We find ourselves at the A Ma temple, the Chinese heart of Macau. A Ma was the legendary Goddess of seafarers and Macau is a Portuguese adaptation of the city’s original name A Ma Gao or “place of A Ma.” The temple is crammed with visitors, who light towering cones of incense which they then hang from the roofs of A Ma’s many pavilions. Incense is not all that’s on offer. Worshipers bring in gifts of wine, chocolate toffees, even roast suckling pig. The Goddess was obviously quite the epicure, a characteristic she shares with virtually all Macau folk.

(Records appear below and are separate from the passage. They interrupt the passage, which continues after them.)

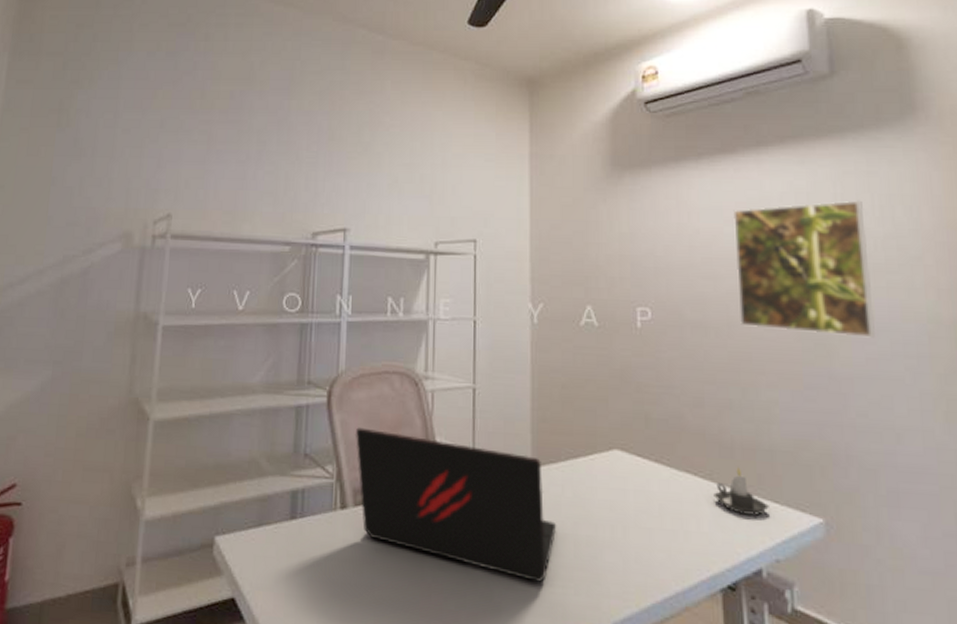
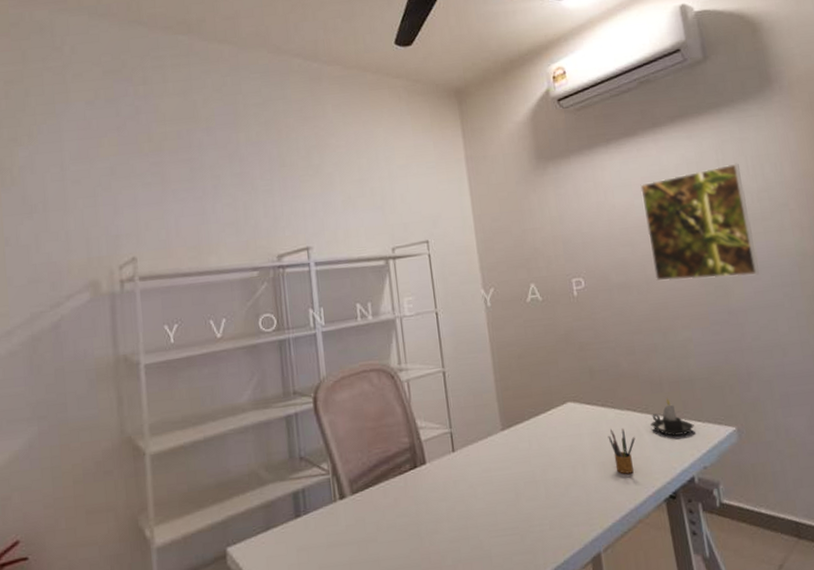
laptop: present [355,427,557,582] -> none [343,421,529,526]
pencil box: none [658,490,692,549] -> present [608,428,636,474]

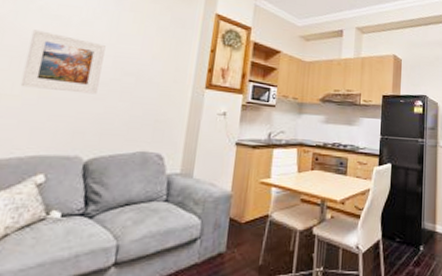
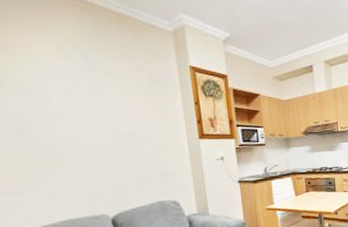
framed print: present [20,29,106,94] -> none [15,108,101,164]

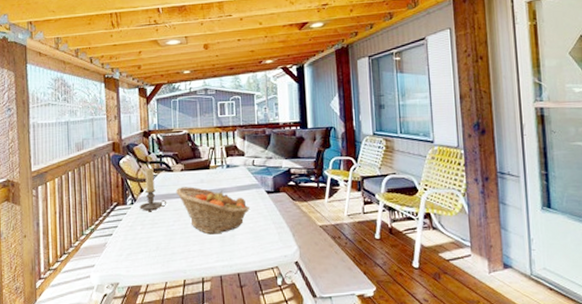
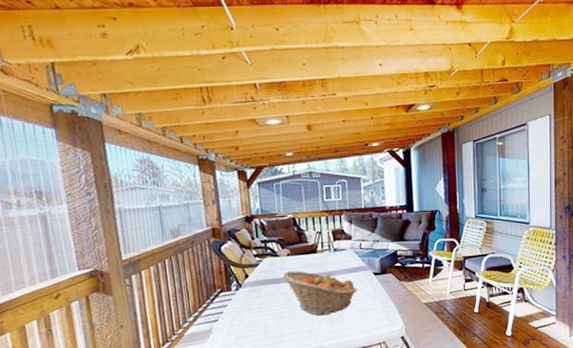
candle holder: present [139,167,167,211] -> none [245,253,274,296]

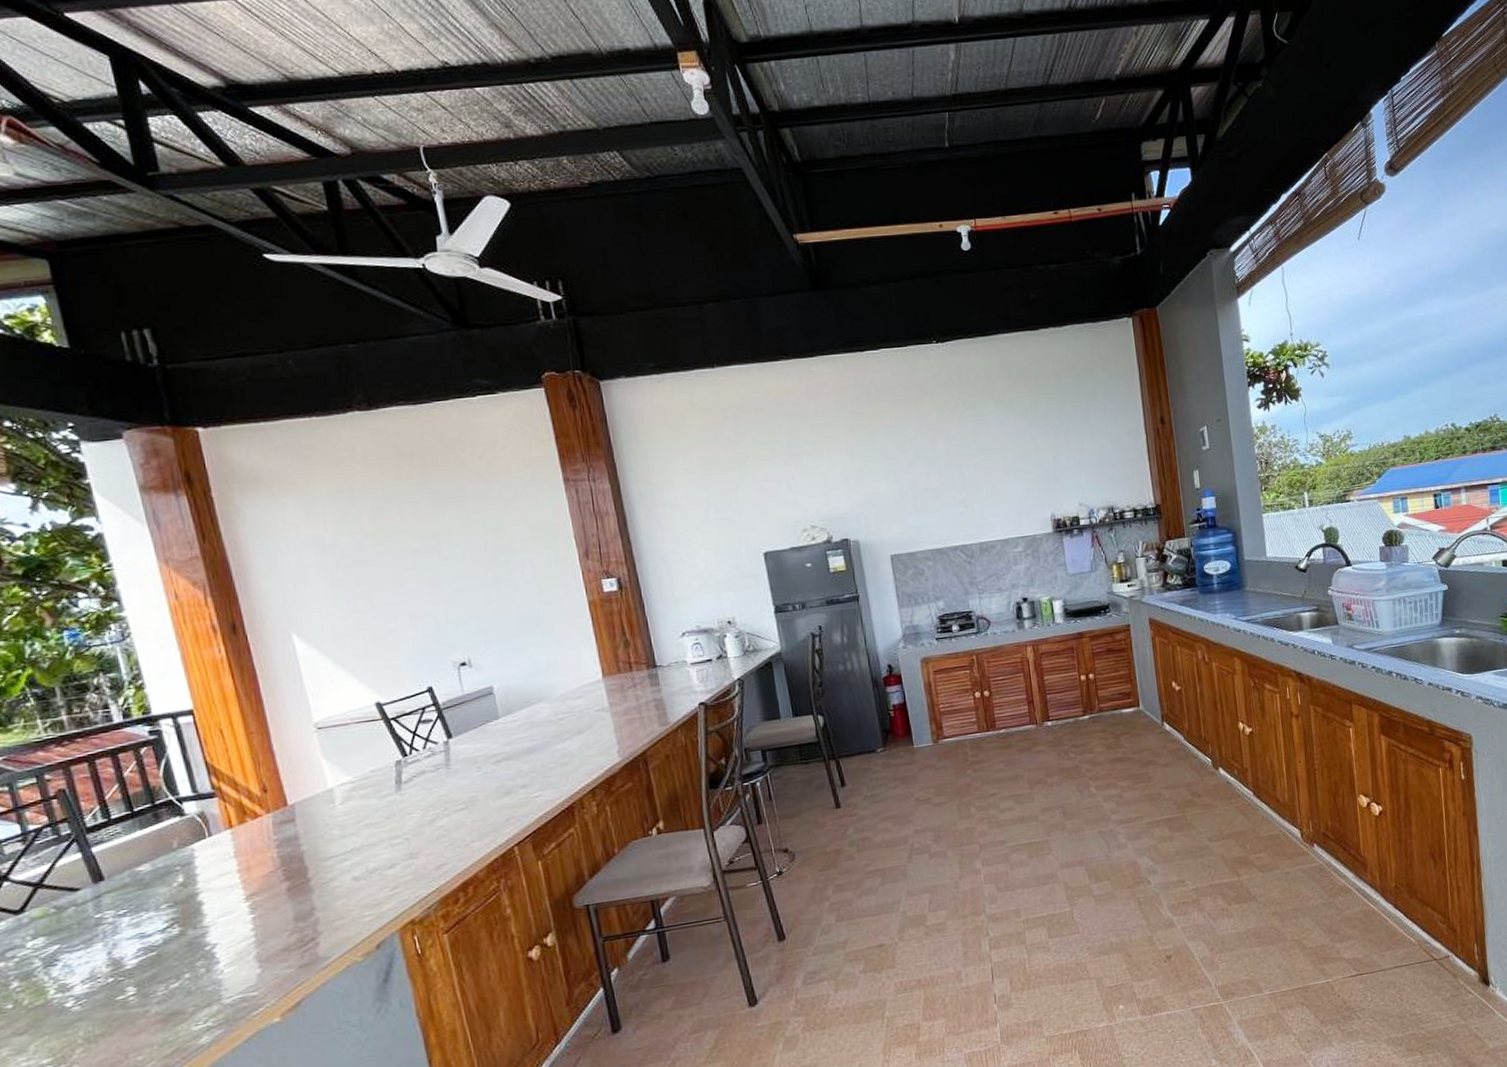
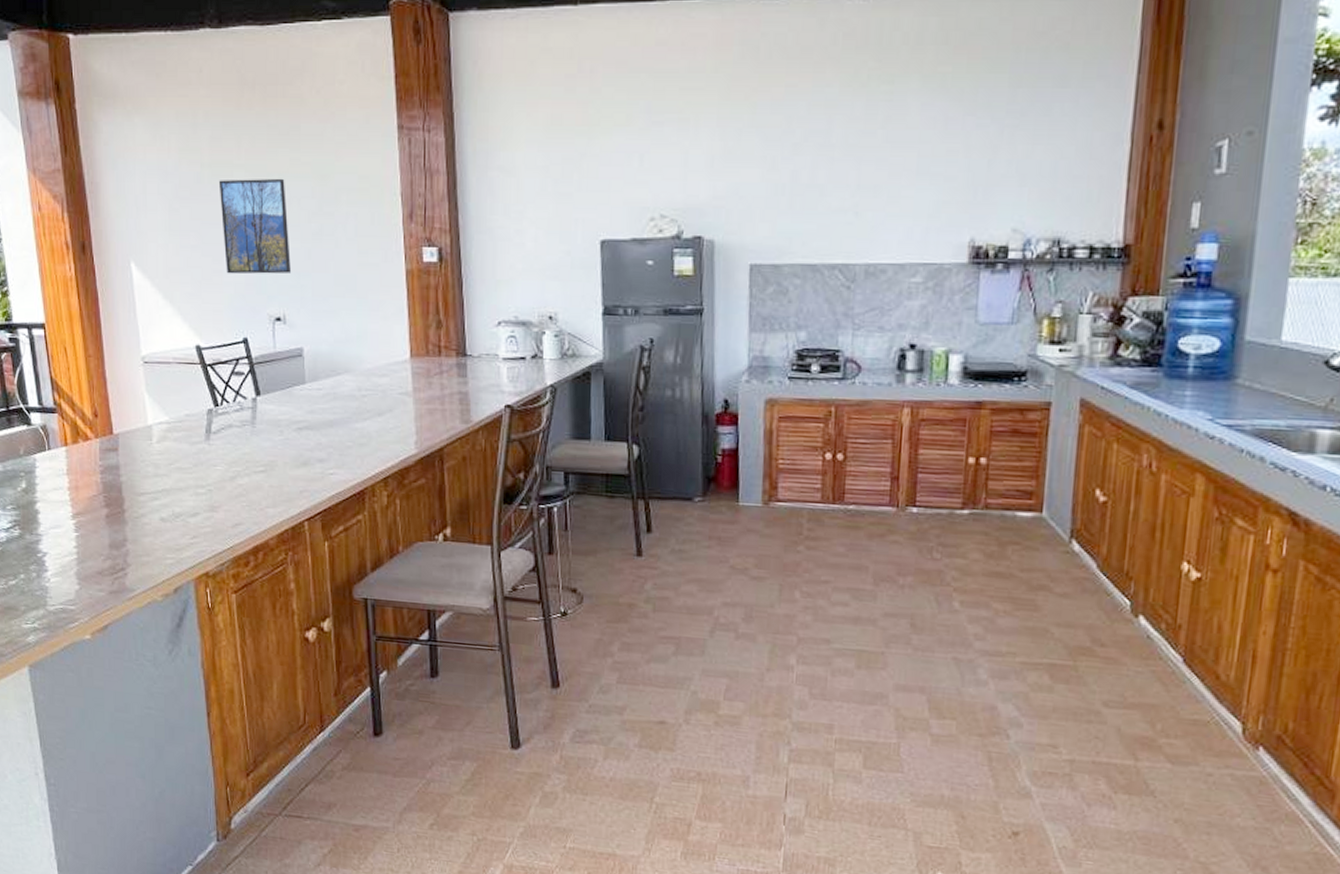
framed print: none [384,536,471,631] -> present [218,178,291,274]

The only activity to rival gambling in Macau is eating, predictable in a city that blends two of the world’s greatest gastronomic cultures: the Mediterranean and Chinese. From Dim Sum to the finest Portuguese, we are spoilt for a choice of restaurants. We decide to plum for Macanese, the local fusion that mixes Chinese, Indian, Malay and Portuguese elements.

We head to Coloane, the island that houses the well-spoken of Nga Tim Café. Sitting outdoors along a tree-lined square, we feast on garlic king prawns and salted sardines; spicy African chicken and chorizo sausage laced tomato rice. All is washed down with a few glassfuls of Portuguese Vinho Verde, green wine. A Ma would have approved.